1 - Assia Djebar - The Nouba of the Women of Mount Chenoua

5 April, 2020 - 11:00
Paddenhoek

Can it be simply by chance that most films created by women give as much importance to sound, to music, to the timbre of voices recorded or captured unawares, as they do to the image itself ? It is as though the screen had to be approached cautiously and be peopled, if need be, with images seen through a look, even a short-sighted, hazy look, but borne on a full, commanding voice, hard as stone but fragile and rich as the human heart.

Assia Djebar (1936-2015) was born Fatima-Zohra Imalayen in Cherchell, Algeria, to a family of Berber origin. She was the first Algerian woman to attend the École normale supérieure de jeunes filles outside Paris. During the Algerian War of Independence (1954-1962), she worked with Frantz Fanon for the newspaper El moudjahid, conducting interviews with Algerian refugees in Tunisia and Morocco, before going on to teach history in Rabat and later in Algiers. Between the ages of twenty and thirty, she wrote four novels. But in the mid-1960s, she decided to abandon writing in French, the language of Algeria’s colonizer. Cinema offered her new ways to approach language as well as the world of the women in her home region, which sharpened her attention to sounds spoken and sung. “I made the decision to make a first film, not knowing really if I’m a filmmaker, I think in November 1975: because it was the day of Pasolini’s death. His relation to popular poetry, to the spoken dialects of these regions, which he has conveyed in a certain way on the screen, is what I felt concerned about.” To film The Nouba of the Women of Mount Chenoua in 1975-77, Assia Djebar went back to the mountain of Chenoua in order to listen and give voice to the oral histories as transmitted by otherwise silenced women. The film was awarded with the Critics’ Prize at the 1979 Venice Film Festival, but was received with hostility in Algiers, where it was considered as too “personal” and thus anathematic to the nationalist project of decolonized Algeria. In 1980, she resumed her career as a writer with Women of Algiers in Their Apartment, a collection of stories expressing Algeria’s collective memory through polyphonic narratives by female voices. This book was going to be the seed for a film on the urban women of Algiers, intended to complement its other half on the rural women of the hinterland. Instead, for what turned out to be her final film, The Zerda or the Songs of Oblivion (1978-1982), she spent two years sifting through archival footage shot by French colonizers in the first half of the twentieth century, weaving it into an alternative vision of the history of the Maghreb. As Assia Djebar grew to be one of the most important figures in North African literature, she continued to raise the issue of women’s language and the circulation of women’s voices, all the while developing what she has termed her “own kind of feminism.”
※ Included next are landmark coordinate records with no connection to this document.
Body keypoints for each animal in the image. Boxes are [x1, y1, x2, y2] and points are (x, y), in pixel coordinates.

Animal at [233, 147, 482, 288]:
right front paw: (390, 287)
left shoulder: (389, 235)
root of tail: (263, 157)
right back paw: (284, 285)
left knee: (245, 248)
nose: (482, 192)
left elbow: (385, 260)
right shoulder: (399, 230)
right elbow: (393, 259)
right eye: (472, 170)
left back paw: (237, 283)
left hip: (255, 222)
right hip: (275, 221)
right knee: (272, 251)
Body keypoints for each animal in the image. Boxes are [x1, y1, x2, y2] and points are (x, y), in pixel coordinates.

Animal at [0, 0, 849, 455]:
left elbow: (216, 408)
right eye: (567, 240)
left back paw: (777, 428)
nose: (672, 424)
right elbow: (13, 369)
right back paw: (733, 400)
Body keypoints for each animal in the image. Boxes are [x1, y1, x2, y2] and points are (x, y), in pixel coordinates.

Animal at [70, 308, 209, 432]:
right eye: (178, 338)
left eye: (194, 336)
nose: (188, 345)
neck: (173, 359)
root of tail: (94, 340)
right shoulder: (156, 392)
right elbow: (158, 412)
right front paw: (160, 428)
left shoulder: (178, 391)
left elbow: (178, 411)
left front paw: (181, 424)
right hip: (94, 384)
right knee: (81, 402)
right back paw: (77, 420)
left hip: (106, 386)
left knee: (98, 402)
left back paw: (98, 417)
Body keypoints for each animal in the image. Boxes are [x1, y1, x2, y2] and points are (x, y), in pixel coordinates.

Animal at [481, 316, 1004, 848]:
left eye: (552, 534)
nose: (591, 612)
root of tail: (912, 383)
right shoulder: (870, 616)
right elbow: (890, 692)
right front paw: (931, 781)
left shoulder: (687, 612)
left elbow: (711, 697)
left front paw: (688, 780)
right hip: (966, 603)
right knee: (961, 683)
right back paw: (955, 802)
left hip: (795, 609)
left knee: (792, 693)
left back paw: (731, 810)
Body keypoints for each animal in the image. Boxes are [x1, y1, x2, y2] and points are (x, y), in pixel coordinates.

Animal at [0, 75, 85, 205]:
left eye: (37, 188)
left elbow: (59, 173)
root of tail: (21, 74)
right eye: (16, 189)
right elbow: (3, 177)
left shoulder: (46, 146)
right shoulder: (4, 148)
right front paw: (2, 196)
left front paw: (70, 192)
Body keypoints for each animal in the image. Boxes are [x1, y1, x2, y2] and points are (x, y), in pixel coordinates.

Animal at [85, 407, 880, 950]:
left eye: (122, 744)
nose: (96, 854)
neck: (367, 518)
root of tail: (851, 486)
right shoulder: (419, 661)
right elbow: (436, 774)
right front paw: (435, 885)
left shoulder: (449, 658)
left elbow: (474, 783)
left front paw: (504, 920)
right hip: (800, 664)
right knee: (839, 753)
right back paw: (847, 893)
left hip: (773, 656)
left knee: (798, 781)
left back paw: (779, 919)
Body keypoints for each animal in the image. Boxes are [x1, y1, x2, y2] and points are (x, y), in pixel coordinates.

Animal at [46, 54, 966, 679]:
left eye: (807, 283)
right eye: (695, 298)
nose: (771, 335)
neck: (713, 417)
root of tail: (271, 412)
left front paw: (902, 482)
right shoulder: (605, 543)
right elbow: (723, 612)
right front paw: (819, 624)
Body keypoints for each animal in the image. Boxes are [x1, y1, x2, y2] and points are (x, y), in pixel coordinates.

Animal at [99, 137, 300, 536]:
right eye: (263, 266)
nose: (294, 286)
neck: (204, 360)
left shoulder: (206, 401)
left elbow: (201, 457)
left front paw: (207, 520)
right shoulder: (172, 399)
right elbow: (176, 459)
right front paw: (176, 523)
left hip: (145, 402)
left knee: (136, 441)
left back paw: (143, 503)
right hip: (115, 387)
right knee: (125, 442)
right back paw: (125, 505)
La nouba des femmes du Mont Chenoua (The Nouba of the Women of Mount Chenoua)

Assia Djebar
,
DZ
,
1977
,
16mm
,
115'

This film, in the form of a nouba, is dedicated, posthumously, to Hungarian musician Béla Bartók, who had come to a nearly mute Algeria to study its folk music in 1913; and to Yaminai Oudai, known as Zoulikha, who organised a resistance network in the city of Cherchell and its mountains in 1955 and 1956. She was arrested in the mountains when she was in her forties. Her name was subsequently added to the list of the missing. Lila — the protagonist in this film — could be Zoulikha’s daughter. The six other talking women of Chenoua recount fragments of their lives. The Nouba of the Women is their moment. But the Nouba is also the Nouba of the Andalusian music in its particular rhythmic movements.

La Nouba borrows the structure of the nouba, a five-part traditional Andalusian music form, to tell the story of a woman who returns to the town of her childhood fifteen years after the violent War of Independence. Reading the history of her country as written in the stories of women’s lives, La Nouba des Femmes du Mont Chenoua is an engrossing portrait of speech and silence, memory and creation, and a tradition where the past and present coexist.